In the records below, which lines include "entender"? Copy them.

[Given data Boundary: Start]

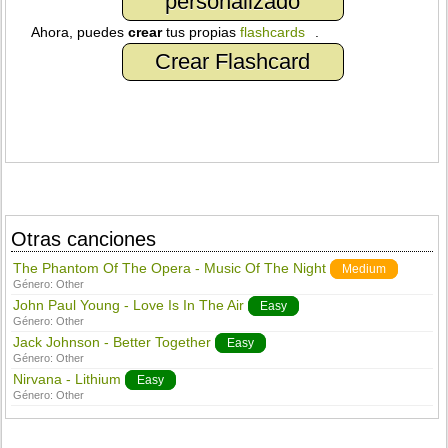
personalizado
Ahora, puedes
crear
tus propias
flashcards
.
Crear Flashcard
Otras canciones
The Phantom Of The Opera - Music Of The Night
Medium
Género:
Other
John Paul Young - Love Is In The Air
Easy
Género:
Other
Jack Johnson - Better Together
Easy
Género:
Other
Nirvana - Lithium
Easy
Género:
Other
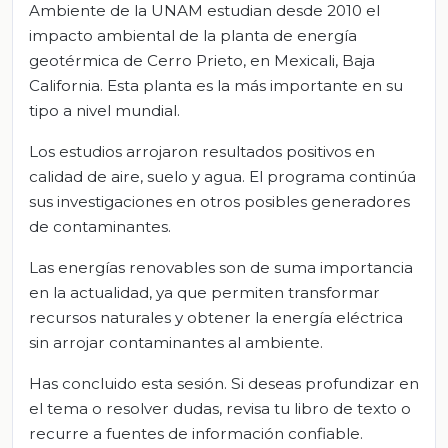
Ambiente de la UNAM estudian desde 2010 el
impacto ambiental de la planta de energía
geotérmica de Cerro Prieto, en Mexicali, Baja
California. Esta planta es la más importante en su
tipo a nivel mundial.
Los estudios arrojaron resultados positivos en
calidad de aire, suelo y agua. El programa continúa
sus investigaciones en otros posibles generadores
de contaminantes.
Las energías renovables son de suma importancia
en la actualidad, ya que permiten transformar
recursos naturales y obtener la energía eléctrica
sin arrojar contaminantes al ambiente.
Has concluido esta sesión. Si deseas profundizar en
el tema o resolver dudas, revisa tu libro de texto o
recurre a fuentes de información confiable.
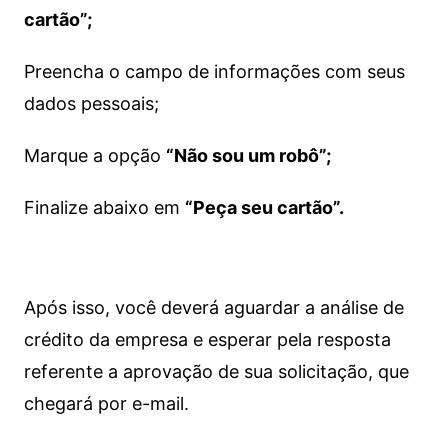
cartão”;
Preencha o campo de informações com seus
dados pessoais;
Marque a opção
“Não sou um robô”;
Finalize abaixo em
“Peça seu cartão”.
Após isso, você deverá aguardar a análise de
crédito da empresa e esperar pela resposta
referente a aprovação de sua solicitação, que
chegará por e-mail.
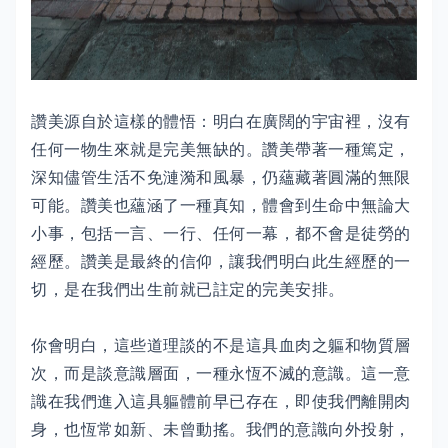
讚美源自於這樣的體悟：明白在廣闊的宇宙裡，沒有
任何一物生來就是完美無缺的。讚美帶著一種篤定，
深知儘管生活不免漣漪和風暴，仍蘊藏著圓滿的無限
可能。讚美也蘊涵了一種真知，體會到生命中無論大
小事，包括一言、一行、任何一幕，都不會是徒勞的
經歷。讚美是最終的信仰，讓我們明白此生經歷的一
切，是在我們出生前就已註定的完美安排。
你會明白，這些道理談的不是這具血肉之軀和物質層
次，而是談意識層面，一種永恆不滅的意識。這一意
識在我們進入這具軀體前早已存在，即使我們離開肉
身，也恆常如新、未曾動搖。我們的意識向外投射，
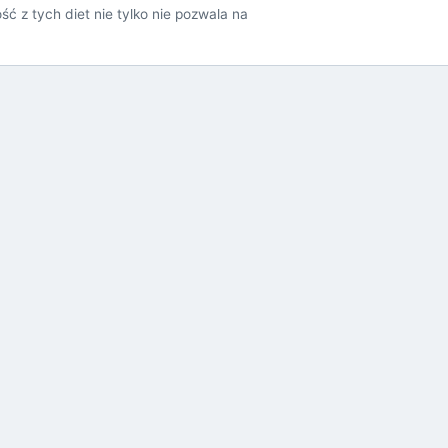
ć z tych diet nie tylko nie pozwala na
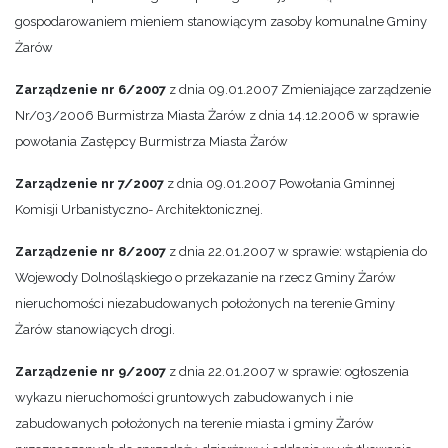
gospodarowaniem mieniem stanowiącym zasoby komunalne Gminy
Żarów
Zarządzenie nr 6/2007
z dnia 09.01.2007 Zmieniające zarządzenie
Nr/03/2006 Burmistrza Miasta Żarów z dnia 14.12.2006 w sprawie
powołania Zastępcy Burmistrza Miasta Żarów
Zarządzenie nr 7/2007
z dnia 09.01.2007 Powołania Gminnej
Komisji Urbanistyczno- Architektonicznej.
Zarządzenie nr 8/2007
z dnia 22.01.2007 w sprawie: wstąpienia do
Wojewody Dolnośląskiego o przekazanie na rzecz Gminy Żarów
nieruchomości niezabudowanych położonych na terenie Gminy
Żarów stanowiących drogi.
Zarządzenie nr 9/2007
z dnia 22.01.2007 w sprawie: ogłoszenia
wykazu nieruchomości gruntowych zabudowanych i nie
zabudowanych położonych na terenie miasta i gminy Żarów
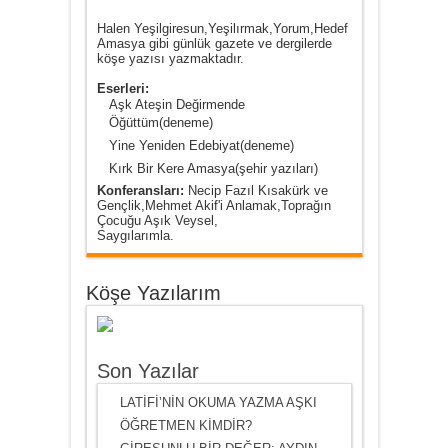
Halen Yeşilgiresun,Yeşilırmak,Yorum,Hedef
Amasya gibi günlük gazete ve dergilerde
köşe yazısı yazmaktadır.
Eserleri:
Aşk Ateşin Değirmende
Öğüttüm(deneme)
Yine Yeniden Edebiyat(deneme)
Kırk Bir Kere Amasya(şehir yazıları)
Konferansları:
Necip Fazıl Kısakürk ve
Gençlik,Mehmet Akif'i Anlamak,Toprağın
Çocuğu Aşık Veysel,
Saygılarımla.
Köşe Yazılarım
Son Yazılar
LATİFİ’NİN OKUMA YAZMA AŞKI
ÖĞRETMEN KİMDİR?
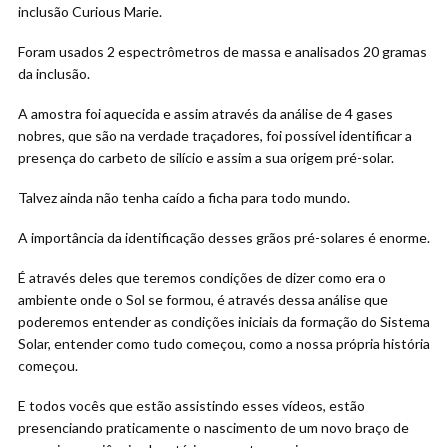
inclusão Curious Marie.
Foram usados 2 espectrômetros de massa e analisados 20 gramas
da inclusão.
A amostra foi aquecida e assim através da análise de 4 gases
nobres, que são na verdade traçadores, foi possível identificar a
presença do carbeto de silício e assim a sua origem pré-solar.
Talvez ainda não tenha caído a ficha para todo mundo.
A importância da identificação desses grãos pré-solares é enorme.
É através deles que teremos condições de dizer como era o
ambiente onde o Sol se formou, é através dessa análise que
poderemos entender as condições iniciais da formação do Sistema
Solar, entender como tudo começou, como a nossa própria história
começou.
E todos vocês que estão assistindo esses vídeos, estão
presenciando praticamente o nascimento de um novo braço de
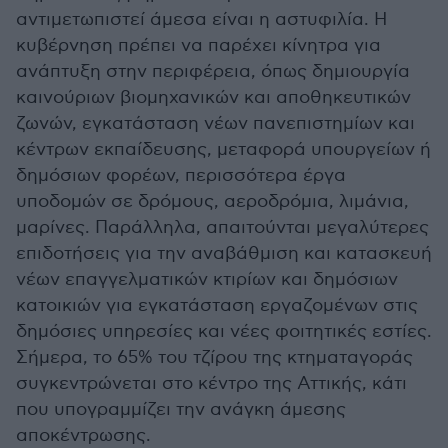
αντιμετωπιστεί άμεσα είναι η αστυφιλία. Η
κυβέρνηση πρέπει να παρέχει κίνητρα για
ανάπτυξη στην περιφέρεια, όπως δημιουργία
καινούριων βιομηχανικών και αποθηκευτικών
ζωνών, εγκατάσταση νέων πανεπιστημίων και
κέντρων εκπαίδευσης, μεταφορά υπουργείων ή
δημόσιων φορέων, περισσότερα έργα
υποδομών σε δρόμους, αεροδρόμια, λιμάνια,
μαρίνες. Παράλληλα, απαιτούνται μεγαλύτερες
επιδοτήσεις για την αναβάθμιση και κατασκευή
νέων επαγγελματικών κτιρίων και δημόσιων
κατοικιών για εγκατάσταση εργαζομένων στις
δημόσιες υπηρεσίες και νέες φοιτητικές εστίες.
Σήμερα, το 65% του τζίρου της κτηματαγοράς
συγκεντρώνεται στο κέντρο της Αττικής, κάτι
που υπογραμμίζει την ανάγκη άμεσης
αποκέντρωσης.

[Given data Boundary: End]

§ Task result
poderemos entender as condições iniciais da formação do Sistema
Solar, entender como tudo começou, como a nossa própria história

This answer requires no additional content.